As former FCC chair Tom Wheeler tells the NY Times:

Vetting deals “is normally a process that involves multiple thoughtful people coming to the issue from multiple different concerns,” said Tom Wheeler, a former Democratic chairman of the Federal Communications Commission. “This appears as though what passes for process is what pleases one man: Donald J. Trump.”

Again, Banana Republic kleptocracy.

The NY Times also noted that Walmart either seemed to rush out its press release over the deal, or whoever wrote it had a heart attack in the process of composing it:

“This unique technology eliminates the risk of foreign governments spying on American users or trying to influence them with disinformation,” the company said. “Ekejechb ecehggedkrrnikldebgtkjkddhfdenbhbkuk.”

And that's not even getting into the whole issue of the mysterious $5 billion education fund. With the announcement, Oracle and Walmart said the new company would "pay $5 billion in new taxes to the Treasury," and then separately that it would "develop an educational curriculum driven by artificial intelligence to teach children basic reading, history and other subjects." Those two points got conflated to suggest that it was putting $5 billion into that project -- which sounded suspiciously like the finder's fee Trump demanded when first talking about forcing TikTok to be sold.

This got even more insane when Trump declared that he wanted the $5 billion to be used for his new 1776 history project, which is his new fascistic indoctrination education program, which Trump and his idiot followers insist is necessary because they falsely believe that kids are being indoctrinated to hate America (they're not -- they're just finally being taught, at least a little bit, that slavery is a key part of American history).

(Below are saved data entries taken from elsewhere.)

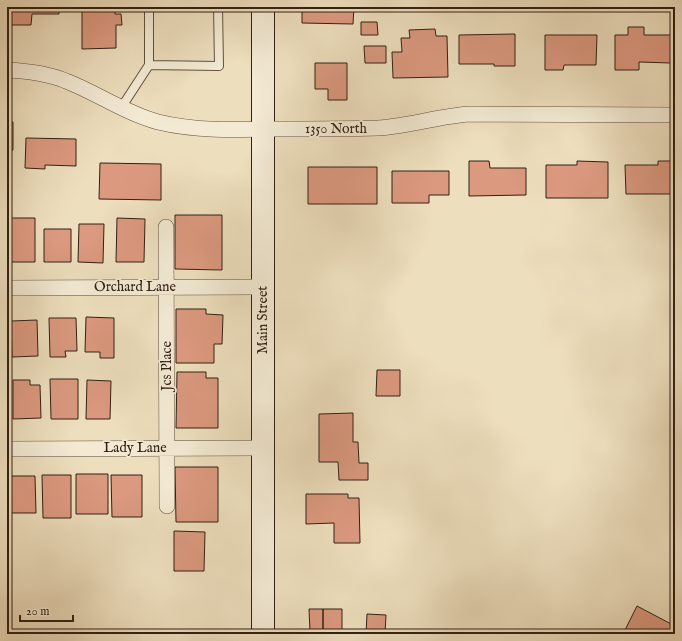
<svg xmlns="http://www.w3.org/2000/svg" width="682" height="641" font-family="'IM FELL English',serif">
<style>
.building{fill:#db997f;stroke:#322014}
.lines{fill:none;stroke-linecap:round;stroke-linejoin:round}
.lane-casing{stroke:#61503e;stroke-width:10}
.street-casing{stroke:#61503e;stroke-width:16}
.secondary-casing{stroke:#322014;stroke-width:24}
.lane{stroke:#f3ead4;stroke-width:8}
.street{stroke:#f3ead4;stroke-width:15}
.secondary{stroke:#f3ead4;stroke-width:22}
.labels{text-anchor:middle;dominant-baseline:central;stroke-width:3.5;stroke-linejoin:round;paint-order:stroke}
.street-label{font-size:14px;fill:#322014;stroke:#f3ead4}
</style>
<rect width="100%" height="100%" fill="#eddebd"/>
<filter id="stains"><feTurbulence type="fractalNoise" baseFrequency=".005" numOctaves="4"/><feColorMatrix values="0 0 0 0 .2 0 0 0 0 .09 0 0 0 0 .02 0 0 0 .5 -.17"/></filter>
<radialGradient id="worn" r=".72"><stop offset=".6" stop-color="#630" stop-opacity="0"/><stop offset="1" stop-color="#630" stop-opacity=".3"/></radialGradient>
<path class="building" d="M 8,7 L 59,7 L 59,14 L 32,14 L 31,25 L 8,25 Z
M 82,7 L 115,7 L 115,14 L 121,14 L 122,25 L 116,25 L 116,48 L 82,49 Z
M 302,7 L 354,7 L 353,24 L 302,23 Z
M 361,22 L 377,22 L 378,35 L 361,35 Z
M 628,27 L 644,27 L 644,35 L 671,35 L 671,63 L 639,62 L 639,70 L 615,70 L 615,35 L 628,35 Z
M 435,29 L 436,36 L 447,36 L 448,77 L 393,78 L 392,52 L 402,52 L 401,38 L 410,38 L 409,30 Z
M 515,34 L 515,66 L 494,66 L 494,64 L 459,64 L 459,35 Z
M 545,35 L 597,35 L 596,65 L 564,65 L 563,70 L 545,70 Z
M 364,46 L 386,46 L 386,63 L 365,63 Z
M 315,63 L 347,63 L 347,100 L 328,100 L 328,89 L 315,89 Z
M 7,122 L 13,122 L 13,150 L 7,150 Z
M 26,138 L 76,139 L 76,166 L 45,165 L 45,169 L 25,168 Z
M 469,161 L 489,161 L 490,168 L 526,168 L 526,195 L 469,196 Z
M 577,161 L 608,162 L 608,198 L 546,198 L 546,165 L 577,165 Z
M 658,161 L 675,161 L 675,194 L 626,194 L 625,165 L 658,165 Z
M 100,163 L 161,164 L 161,200 L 99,199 Z
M 308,167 L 377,167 L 377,204 L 308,204 Z
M 392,171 L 449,171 L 449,195 L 429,195 L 429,203 L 392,203 Z
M 175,215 L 222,215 L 222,270 L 175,269 Z
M 7,218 L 35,218 L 35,262 L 7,262 Z
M 117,218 L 145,219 L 144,262 L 116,262 Z
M 79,224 L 104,224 L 103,263 L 78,262 Z
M 44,229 L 71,229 L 71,262 L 44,262 Z
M 176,309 L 206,309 L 206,314 L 223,315 L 222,344 L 214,344 L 214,363 L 176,363 Z
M 86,317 L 114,318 L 114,358 L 100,358 L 100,352 L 85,352 Z
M 49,318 L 76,318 L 77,351 L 65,351 L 66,357 L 50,357 Z
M 37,320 L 38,356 L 12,357 L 11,321 Z
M 377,370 L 400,370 L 400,396 L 376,396 Z
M 177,372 L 206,372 L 206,378 L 218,378 L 218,428 L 176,428 Z
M 50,379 L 78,379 L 78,419 L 51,419 Z
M 13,380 L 30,380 L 30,385 L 40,385 L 41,418 L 13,419 Z
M 87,380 L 111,381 L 110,419 L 86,419 Z
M 353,413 L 353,442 L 358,442 L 359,463 L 368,463 L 368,480 L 339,480 L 338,462 L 319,462 L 319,414 Z
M 175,467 L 218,467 L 218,522 L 176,522 Z
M 76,474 L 108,474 L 108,514 L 76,514 Z
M 42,475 L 71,475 L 71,518 L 43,518 Z
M 111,475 L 142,475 L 142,517 L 112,517 Z
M 8,476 L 35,476 L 36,513 L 9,513 Z
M 306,494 L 348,494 L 348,498 L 359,498 L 360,543 L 334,543 L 334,523 L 306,524 Z
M 174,531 L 205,532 L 204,571 L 174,571 Z
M 637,606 L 675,626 L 675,634 L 628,634 L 624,632 Z
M 309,609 L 323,609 L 323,631 L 310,632 Z
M 323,609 L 342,609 L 342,631 L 323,631 Z
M 367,614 L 386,615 L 385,634 L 366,634 Z"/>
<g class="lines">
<defs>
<path id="lane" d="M 149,65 L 219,66 L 218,7
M 121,108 L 149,65 L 149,7"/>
<path id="street" d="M 7,70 C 27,71 47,73 66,81 C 97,93 125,113 158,122 C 195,131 234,130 272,129 C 308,129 343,129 378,128 C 410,126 439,116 470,114 L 675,115
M 166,227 L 167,506
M 7,288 L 263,287
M 7,449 L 263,448"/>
<path id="secondary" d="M 263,7 L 263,634"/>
</defs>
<use href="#lane" class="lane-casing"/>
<use href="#street" class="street-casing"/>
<use href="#secondary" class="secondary-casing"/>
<use href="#lane" class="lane"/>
<use href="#street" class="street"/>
<use href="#secondary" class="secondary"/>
</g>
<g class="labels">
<g class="street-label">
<text x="336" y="129">1350 North</text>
<text x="135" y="287">Orchard Lane</text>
<text transform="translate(263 320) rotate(-90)">Main Street</text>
<text transform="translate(167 366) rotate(-90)">Jcs Place</text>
<text x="135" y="448">Lady Lane</text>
</g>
</g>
<rect width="682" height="641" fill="none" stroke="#eddebd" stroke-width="24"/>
<rect x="8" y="8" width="666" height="625" fill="none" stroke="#322014" stroke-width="2"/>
<rect x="12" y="12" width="658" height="617" fill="none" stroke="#322014"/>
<path d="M20 615v6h53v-6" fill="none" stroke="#322014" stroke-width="2"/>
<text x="26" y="615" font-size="12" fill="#322014" stroke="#f3ead4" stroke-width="3" paint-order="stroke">20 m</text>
<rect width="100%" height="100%" filter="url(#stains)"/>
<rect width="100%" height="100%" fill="url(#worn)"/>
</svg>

And the story got even more crazy when, after Trump talked about all of this, ByteDance came out with a giant shrug, saying it was totally unaware of any $5 billion education fund and appeared to have no interest in actually doing that.

It seems that most of the confusion was -- as per usual -- on the part of our not very intelligent President, who couldn't comprehend that the small education fund was different than the $5 billion, which is merely just estimate future tax revenues to the Treasury that, given the tax breaks this same President has helped set up, will probably never actually materialize.

It's like a clusterfuck of stupidity, corruption and kleptocracy. It's America in 2020.